Additional bones create the nasal septum, a wall that divides the nose into two passageways. The vomer bone and the perpendicular plate of the ethmoid bone create the greater part of this wall, while the ridge of the maxilla and the palatine bone form the bottom of the septum. Toward the tip of the nose, the nasal septum is composed of cartilage instead of bone. The cartilage of the septum, also called septal cartilage or quadrangular cartilage, connects with the ethmoid bone and the vomer bone at its posterior end, or its rear-most part. The quadrangular cartilage extends almost to the tip of the nose, forming part of the flexible plate that divides the two canals in the nose.
The lateral cartilages are a paired set of triangular tissues that extend like wings from the top of the septal nose cartilage, creating the slope of the sides of the nose. The greater alar cartilages, also called the lower lateral cartilages, are another paired set whose shape determines the appearance of the very tip of the nose. These cartilages form the outside walls of the nose on one side and form a medial, or center, wall on their other sides. The lateral, or side-most, wall of the greater alar cartilage is continuous with the ala of the nose.
The ala of the nose is the soft, flaring portion of flesh that surrounds the nostril. It is composed of mostly fatty, fibrous tissue. Just posterior to this portion and the greater alar cartilages on each side lie the lesser alar cartilages. These paired tissues form the c-shaped indent behind the ala and connect with the maxilla at its posterior end.

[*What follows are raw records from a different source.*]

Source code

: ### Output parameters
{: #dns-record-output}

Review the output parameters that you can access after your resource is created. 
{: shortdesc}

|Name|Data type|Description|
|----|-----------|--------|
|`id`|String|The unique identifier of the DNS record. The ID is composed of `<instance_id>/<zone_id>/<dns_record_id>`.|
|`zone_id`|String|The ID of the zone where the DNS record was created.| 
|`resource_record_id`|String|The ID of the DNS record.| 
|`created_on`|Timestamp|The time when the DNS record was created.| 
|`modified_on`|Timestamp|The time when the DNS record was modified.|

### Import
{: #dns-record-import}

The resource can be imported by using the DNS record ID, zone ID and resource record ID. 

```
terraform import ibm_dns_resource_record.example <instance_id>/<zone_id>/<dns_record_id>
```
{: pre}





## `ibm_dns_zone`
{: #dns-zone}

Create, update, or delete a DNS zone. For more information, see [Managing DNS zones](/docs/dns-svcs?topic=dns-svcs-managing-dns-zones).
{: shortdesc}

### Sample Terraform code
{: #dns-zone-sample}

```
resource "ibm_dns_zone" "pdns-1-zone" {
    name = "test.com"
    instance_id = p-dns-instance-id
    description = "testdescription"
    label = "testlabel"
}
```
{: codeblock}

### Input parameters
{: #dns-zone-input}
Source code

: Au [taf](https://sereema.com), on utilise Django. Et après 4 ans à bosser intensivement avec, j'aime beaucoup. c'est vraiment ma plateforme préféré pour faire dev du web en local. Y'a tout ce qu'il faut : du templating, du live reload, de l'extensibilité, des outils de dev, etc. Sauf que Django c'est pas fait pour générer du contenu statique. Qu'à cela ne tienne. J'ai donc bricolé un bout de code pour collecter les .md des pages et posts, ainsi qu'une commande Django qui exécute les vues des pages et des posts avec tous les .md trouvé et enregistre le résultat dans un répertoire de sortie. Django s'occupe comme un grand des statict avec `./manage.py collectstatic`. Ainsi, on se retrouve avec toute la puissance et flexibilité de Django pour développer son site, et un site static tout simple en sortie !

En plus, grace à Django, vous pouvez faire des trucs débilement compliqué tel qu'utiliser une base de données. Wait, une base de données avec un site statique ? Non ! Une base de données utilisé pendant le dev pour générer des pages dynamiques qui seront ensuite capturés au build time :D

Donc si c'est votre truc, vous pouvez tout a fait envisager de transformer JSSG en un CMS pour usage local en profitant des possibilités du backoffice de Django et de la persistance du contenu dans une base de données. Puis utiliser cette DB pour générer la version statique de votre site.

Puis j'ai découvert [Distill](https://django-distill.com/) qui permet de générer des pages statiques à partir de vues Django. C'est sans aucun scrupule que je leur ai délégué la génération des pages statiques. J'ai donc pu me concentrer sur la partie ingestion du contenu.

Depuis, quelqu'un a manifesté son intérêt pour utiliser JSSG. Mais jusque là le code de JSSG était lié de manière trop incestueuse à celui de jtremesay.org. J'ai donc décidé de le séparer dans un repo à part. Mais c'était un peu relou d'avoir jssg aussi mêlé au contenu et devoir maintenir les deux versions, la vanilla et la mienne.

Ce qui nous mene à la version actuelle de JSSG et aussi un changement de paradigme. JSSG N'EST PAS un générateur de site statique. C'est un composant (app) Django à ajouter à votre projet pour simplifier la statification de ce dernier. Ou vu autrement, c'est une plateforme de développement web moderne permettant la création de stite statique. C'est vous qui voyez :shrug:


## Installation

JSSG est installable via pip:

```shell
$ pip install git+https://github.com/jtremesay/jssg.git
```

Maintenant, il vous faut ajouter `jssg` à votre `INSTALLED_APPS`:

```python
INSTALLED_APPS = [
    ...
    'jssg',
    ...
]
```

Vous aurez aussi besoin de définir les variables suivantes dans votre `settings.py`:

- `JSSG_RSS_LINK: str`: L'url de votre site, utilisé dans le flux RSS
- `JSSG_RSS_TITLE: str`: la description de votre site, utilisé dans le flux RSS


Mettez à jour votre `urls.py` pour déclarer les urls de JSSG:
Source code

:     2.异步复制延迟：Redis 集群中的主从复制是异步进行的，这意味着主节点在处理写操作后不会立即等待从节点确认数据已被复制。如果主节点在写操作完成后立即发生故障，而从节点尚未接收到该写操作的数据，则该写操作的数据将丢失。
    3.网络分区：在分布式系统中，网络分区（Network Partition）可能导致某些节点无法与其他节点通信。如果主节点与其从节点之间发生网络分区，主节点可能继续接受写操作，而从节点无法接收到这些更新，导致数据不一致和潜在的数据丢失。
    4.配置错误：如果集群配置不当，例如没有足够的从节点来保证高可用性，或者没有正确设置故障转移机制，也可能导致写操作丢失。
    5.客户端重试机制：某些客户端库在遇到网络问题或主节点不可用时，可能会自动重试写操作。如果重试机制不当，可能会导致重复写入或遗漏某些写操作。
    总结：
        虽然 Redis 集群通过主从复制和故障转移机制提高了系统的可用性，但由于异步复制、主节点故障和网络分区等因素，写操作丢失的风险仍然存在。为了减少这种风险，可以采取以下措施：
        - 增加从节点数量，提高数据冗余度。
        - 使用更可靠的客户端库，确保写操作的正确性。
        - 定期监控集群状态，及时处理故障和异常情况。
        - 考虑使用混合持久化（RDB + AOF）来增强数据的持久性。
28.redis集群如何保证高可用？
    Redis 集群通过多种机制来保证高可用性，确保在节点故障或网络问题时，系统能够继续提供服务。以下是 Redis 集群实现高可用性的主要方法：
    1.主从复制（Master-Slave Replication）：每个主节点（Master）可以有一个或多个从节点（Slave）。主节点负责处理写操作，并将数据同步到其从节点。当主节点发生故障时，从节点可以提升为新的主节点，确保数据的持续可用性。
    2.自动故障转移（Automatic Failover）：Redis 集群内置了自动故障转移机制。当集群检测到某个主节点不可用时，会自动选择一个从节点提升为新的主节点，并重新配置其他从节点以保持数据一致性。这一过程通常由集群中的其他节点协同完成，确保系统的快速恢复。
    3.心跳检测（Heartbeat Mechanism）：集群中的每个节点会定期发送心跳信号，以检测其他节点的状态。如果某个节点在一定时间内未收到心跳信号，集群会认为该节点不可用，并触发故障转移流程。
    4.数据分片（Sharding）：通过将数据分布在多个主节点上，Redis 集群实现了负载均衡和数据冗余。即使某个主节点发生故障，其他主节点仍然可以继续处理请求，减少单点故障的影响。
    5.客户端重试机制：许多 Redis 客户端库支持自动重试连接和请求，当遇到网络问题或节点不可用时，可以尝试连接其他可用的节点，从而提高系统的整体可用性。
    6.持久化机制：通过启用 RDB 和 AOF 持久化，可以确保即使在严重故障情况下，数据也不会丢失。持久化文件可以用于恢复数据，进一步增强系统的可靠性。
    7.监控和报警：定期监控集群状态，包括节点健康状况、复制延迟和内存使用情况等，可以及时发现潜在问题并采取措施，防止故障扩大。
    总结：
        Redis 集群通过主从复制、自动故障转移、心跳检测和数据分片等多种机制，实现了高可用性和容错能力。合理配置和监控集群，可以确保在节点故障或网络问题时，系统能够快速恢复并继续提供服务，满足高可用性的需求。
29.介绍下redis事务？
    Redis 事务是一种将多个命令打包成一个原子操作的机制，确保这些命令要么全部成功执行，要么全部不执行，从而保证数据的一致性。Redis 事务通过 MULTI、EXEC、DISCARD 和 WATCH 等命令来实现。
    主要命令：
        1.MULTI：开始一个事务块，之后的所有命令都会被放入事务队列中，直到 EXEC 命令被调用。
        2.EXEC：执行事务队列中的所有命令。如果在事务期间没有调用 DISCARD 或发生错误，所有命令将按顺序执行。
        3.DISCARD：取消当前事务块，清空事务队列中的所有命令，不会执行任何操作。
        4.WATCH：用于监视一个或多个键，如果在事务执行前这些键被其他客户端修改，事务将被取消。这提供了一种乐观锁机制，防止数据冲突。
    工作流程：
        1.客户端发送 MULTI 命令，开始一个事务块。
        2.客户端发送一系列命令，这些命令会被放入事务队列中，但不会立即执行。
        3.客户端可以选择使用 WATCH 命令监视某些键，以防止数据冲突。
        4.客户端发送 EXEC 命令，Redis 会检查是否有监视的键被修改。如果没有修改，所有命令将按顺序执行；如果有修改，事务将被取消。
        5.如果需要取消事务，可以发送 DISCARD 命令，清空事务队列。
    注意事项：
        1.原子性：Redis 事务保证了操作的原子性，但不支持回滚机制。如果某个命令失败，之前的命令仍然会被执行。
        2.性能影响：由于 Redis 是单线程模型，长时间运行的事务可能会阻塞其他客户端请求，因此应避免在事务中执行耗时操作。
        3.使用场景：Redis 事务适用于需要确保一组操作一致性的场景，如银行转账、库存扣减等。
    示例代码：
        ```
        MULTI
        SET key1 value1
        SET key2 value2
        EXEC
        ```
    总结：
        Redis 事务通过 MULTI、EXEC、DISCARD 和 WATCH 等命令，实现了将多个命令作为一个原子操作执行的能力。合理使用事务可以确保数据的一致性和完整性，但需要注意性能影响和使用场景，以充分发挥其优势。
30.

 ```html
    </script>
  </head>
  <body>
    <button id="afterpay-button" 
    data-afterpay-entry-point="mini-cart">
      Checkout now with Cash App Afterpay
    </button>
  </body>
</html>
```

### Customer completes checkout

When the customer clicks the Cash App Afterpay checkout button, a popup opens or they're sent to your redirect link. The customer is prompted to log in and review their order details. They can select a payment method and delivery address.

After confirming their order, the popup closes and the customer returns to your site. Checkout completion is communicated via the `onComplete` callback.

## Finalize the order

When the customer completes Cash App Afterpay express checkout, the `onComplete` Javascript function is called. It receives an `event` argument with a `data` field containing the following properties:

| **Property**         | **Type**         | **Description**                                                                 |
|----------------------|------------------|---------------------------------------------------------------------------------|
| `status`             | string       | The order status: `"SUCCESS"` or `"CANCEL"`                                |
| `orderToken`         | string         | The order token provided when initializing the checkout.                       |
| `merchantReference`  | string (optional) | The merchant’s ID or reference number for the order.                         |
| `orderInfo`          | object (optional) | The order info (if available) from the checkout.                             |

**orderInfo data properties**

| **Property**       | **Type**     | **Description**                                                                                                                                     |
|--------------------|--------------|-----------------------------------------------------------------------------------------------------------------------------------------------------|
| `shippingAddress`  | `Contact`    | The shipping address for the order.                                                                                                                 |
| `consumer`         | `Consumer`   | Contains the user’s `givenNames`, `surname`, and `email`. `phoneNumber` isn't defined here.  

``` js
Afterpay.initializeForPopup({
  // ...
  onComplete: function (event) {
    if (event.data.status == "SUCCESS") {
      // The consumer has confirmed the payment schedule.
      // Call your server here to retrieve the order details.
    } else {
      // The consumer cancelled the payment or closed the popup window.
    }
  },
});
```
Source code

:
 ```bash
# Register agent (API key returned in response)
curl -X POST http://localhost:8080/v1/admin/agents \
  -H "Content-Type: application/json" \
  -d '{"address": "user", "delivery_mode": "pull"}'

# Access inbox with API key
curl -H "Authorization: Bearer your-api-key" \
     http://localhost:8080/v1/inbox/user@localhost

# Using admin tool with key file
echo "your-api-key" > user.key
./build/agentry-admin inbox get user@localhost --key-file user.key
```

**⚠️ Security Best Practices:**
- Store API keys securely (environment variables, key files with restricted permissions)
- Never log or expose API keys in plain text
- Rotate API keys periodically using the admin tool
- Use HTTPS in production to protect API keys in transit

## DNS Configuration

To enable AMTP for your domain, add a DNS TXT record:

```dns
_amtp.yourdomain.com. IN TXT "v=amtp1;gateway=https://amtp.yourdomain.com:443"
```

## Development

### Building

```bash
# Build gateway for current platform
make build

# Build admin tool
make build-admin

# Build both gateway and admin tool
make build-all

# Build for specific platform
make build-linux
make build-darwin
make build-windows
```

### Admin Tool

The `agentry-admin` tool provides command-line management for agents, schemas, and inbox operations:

Nose cartilage is composed of hyaline cartilage, which consists of living chondrocytes, or cartilage cells, suspended in liquid-filled spaces called lacunae. The lacunae are suspended in a rubbery, collagenous substance called the matrix. Hyaline cartilage is semi-transparent, tough, flexible, and serves several purposes in the body. It often lines joints to reduce friction between bones, supports tubes such as the wind-pipe so that they can stay open, and is instrumental in longitudinal bone growth. The function of this cartilage in the nose is to support the openings of the body part while remaining flexible.